**What is needed:** In the disaster recovery text below, what is named as the top priority in any disaster recovery plan?

**Text block:**
Learn how a strong disaster recovery plan helps safeguard your business.


Planning for the unexpected can help businesses weather any storm, whether it’s a minor flood, a hurricane, or a devastating fire. A strong disaster recovery plan doesn’t just protect your operations—it helps safeguard your employees, customers, and broader community.

Disaster Recovery vs. Business Continuity: What’s the Difference?

While a business continuity plan outlines how to keep operations running during and after a disruption, a disaster recovery plan focuses on restoring critical systems, data, and infrastructure. It’s your blueprint for getting back up and running.

Follow these four steps to develop and continuously improve a disaster recovery plan.

Step one: Prioritize what to protect 

Small- and medium-sized business owners and operators may be tempted to consider every piece of equipment, document, and piece of inventory to be essential. It’s an understandable impulse, but not especially helpful in developing a disaster recovery plan.

Some equipment and data are more important than others. Determine what is essential to keeping your operations running after disruption strikes. This exercise will look different for every company, but commonly prioritized data includes customer lists and payment information, financial records, and inventory orders. Depending on your business, critical intellectual property may also need to be maintained and protected.

Once you have identified data that must be safeguarded, develop and execute strategies to protect it. This can include:

  • Back up physical records by uploading to hard drives or the cloud.
  • Securely store digital copies of important documents like insurance policies, banking information, inventory, vendor contracts, and your office lease in the cloud.
  • Create paper duplicates of essential data to keep both on-site and off. 
  • Consider how employees will continue to work even if the physical office is destroyed or rendered unusable by a storm. This can include providing laptop computers and cloud-based software solutions to enable remote work.
All businesses today are at least partially digital. Which is why it’s important to develop an IT recovery plan as part of disaster recovery preparations. This will vary considerably depending on the IT resources your company has.


Business Impact Analysis (BIA) Detailed IT inventory IT Asset Recovery Plans Physical Equipment Protection
Identifies essential business functions and the IT resources needed to support them. Lists all services, devices, and software; provides visibility into assets and helps determine what to protect and restore. Covers how to protect and recover tech resources like data backups or storm-secure server rooms. Outlines steps to safeguard critical non-digital assets, such as relocating machinery or storing inventory offsite.

Step two: Develop a communication strategy

Employee safety is the top priority in any disaster recovery plan, and clear communication is the key to ensuring it. Your plan should include up-to-date contact information for all team members as well as a pre-set group email or text thread to quickly share updates about potential risks and operational pauses. Finally, it’s helpful to prepare sample messaging for your website or social media channels should normal business operations be impacted.

**Raw records:**
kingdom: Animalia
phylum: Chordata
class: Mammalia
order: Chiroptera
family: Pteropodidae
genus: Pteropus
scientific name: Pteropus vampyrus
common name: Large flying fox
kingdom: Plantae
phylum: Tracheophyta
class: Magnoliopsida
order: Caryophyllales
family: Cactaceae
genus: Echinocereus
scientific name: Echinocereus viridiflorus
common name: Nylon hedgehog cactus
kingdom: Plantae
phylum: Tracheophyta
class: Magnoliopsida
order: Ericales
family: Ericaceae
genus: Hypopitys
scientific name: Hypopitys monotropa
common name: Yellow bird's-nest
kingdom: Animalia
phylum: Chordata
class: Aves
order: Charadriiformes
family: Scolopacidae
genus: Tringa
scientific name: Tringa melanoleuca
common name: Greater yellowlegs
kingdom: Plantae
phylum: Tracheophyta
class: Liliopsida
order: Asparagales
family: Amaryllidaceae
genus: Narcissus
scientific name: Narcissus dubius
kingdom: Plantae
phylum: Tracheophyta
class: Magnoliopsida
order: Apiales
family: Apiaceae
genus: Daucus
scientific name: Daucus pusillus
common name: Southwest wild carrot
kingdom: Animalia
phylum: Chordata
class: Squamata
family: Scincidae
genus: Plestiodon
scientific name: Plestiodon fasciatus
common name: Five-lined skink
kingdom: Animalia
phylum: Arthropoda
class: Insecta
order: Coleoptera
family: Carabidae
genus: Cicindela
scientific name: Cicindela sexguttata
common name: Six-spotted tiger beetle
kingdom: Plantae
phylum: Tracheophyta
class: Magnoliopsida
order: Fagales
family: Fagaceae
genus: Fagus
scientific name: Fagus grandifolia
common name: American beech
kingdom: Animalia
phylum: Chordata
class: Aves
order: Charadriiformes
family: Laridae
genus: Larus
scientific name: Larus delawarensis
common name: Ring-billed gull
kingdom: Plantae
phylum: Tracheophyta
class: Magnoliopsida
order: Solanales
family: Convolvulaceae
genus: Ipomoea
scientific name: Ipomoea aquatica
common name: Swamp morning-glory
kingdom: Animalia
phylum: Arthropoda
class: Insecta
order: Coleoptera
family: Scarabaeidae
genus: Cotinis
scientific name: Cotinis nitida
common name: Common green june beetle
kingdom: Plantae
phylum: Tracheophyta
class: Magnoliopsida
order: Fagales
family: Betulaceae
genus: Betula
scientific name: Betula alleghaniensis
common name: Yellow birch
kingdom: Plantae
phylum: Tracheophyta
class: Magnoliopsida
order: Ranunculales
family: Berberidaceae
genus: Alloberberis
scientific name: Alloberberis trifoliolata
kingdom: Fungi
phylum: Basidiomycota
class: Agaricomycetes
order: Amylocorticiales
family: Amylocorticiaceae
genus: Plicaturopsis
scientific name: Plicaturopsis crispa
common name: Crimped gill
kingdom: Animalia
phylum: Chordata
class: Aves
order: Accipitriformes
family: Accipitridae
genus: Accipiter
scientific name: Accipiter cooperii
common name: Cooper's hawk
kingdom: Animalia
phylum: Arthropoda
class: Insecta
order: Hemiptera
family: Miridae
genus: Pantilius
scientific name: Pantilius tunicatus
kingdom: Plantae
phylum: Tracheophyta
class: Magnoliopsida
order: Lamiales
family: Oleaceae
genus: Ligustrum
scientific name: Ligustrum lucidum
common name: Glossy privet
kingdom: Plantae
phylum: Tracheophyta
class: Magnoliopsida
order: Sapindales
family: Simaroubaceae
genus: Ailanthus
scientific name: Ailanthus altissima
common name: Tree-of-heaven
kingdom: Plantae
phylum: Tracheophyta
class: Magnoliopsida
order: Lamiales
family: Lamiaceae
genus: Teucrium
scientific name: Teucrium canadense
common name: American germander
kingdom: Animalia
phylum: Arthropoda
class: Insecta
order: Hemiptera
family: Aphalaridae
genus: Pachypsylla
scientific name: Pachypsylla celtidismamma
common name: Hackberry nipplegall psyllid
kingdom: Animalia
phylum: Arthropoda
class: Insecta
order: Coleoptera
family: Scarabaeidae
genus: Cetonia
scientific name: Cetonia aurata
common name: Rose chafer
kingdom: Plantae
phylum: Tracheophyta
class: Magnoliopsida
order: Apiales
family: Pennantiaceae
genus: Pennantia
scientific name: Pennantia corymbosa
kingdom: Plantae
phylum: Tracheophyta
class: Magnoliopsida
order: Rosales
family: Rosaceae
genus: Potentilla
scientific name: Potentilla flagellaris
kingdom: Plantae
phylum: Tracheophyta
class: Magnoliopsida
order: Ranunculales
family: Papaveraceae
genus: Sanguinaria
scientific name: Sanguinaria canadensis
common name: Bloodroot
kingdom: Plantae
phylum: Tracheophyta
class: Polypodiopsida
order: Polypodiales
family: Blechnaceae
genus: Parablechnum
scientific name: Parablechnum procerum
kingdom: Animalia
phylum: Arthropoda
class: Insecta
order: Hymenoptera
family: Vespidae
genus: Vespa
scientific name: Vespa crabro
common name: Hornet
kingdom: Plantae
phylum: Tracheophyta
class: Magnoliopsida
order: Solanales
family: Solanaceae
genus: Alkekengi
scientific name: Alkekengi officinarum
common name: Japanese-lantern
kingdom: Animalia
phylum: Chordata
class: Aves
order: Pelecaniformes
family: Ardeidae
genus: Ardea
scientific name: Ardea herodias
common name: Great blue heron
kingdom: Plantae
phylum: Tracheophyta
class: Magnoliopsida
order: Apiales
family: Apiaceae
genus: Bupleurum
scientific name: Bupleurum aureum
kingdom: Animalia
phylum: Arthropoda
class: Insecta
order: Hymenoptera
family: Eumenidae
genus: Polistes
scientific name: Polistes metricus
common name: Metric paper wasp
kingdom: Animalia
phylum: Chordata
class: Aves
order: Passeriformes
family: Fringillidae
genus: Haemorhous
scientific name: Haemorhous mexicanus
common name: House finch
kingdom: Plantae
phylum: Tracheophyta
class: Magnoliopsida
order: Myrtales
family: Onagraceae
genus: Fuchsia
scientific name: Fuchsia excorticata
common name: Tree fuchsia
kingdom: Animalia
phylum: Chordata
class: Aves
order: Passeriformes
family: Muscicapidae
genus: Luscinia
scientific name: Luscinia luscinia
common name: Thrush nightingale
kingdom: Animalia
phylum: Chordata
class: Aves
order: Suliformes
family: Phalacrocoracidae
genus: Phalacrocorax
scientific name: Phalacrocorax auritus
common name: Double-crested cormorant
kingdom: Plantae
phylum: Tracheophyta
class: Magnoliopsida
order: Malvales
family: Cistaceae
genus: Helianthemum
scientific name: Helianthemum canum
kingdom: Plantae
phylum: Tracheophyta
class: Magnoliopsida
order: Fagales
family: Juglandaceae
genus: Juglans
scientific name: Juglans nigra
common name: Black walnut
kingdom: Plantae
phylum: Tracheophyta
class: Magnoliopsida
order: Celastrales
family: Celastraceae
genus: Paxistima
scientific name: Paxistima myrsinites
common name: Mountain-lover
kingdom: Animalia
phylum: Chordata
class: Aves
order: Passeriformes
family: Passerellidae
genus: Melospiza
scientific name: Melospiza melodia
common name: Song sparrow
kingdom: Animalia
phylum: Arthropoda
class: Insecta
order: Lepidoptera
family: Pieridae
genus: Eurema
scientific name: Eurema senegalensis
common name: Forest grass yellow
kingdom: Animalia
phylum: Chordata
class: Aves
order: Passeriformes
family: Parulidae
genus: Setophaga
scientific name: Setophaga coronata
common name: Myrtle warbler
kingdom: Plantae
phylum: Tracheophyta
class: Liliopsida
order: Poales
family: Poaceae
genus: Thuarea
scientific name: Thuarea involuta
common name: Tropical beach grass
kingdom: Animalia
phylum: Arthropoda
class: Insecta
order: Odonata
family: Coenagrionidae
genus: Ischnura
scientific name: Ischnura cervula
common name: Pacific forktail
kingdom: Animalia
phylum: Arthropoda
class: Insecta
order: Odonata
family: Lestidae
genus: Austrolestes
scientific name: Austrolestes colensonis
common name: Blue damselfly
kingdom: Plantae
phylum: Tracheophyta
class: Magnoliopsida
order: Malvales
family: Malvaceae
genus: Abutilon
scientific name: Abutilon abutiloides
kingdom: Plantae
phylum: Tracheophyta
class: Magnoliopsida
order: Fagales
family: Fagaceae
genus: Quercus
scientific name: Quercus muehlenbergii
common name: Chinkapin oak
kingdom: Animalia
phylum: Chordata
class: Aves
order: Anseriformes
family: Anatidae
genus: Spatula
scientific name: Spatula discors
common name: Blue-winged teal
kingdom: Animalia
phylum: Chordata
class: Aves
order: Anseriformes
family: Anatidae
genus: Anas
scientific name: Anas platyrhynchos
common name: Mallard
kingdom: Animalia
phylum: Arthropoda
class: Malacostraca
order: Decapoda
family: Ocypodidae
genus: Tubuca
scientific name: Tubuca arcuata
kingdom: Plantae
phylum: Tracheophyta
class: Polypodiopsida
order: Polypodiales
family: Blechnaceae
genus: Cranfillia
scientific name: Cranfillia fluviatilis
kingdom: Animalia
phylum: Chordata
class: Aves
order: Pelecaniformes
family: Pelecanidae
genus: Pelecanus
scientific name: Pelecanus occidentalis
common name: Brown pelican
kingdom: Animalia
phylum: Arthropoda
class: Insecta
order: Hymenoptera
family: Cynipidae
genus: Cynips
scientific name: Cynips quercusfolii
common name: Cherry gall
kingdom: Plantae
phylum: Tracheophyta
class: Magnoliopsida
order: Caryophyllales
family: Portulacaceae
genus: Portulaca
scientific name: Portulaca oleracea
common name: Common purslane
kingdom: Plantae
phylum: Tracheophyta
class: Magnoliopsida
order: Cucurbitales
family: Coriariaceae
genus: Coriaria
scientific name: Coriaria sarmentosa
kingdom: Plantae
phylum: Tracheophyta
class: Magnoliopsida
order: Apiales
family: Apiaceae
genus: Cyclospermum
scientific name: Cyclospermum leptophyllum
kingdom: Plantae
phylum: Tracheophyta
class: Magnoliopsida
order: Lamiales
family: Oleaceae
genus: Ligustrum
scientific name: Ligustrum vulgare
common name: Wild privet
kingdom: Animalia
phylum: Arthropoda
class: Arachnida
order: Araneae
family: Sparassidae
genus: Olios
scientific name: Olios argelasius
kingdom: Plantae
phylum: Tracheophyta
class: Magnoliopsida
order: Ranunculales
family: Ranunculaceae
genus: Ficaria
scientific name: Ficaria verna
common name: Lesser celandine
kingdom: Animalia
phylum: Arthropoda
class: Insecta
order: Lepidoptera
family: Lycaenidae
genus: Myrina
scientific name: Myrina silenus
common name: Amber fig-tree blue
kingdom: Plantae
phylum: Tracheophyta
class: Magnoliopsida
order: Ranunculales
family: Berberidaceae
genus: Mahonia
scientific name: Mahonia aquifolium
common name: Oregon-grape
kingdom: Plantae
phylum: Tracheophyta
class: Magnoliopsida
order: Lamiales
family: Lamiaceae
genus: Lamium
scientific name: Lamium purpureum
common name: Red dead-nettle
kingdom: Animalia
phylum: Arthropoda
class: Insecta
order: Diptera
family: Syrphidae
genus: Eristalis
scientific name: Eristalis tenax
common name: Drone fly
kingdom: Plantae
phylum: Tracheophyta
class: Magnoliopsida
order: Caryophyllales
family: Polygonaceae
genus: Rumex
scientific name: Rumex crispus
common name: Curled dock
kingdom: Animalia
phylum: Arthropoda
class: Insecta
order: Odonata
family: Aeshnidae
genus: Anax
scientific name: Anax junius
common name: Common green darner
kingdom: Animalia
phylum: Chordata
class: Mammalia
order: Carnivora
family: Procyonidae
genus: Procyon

**Solution to this task:** Employee safety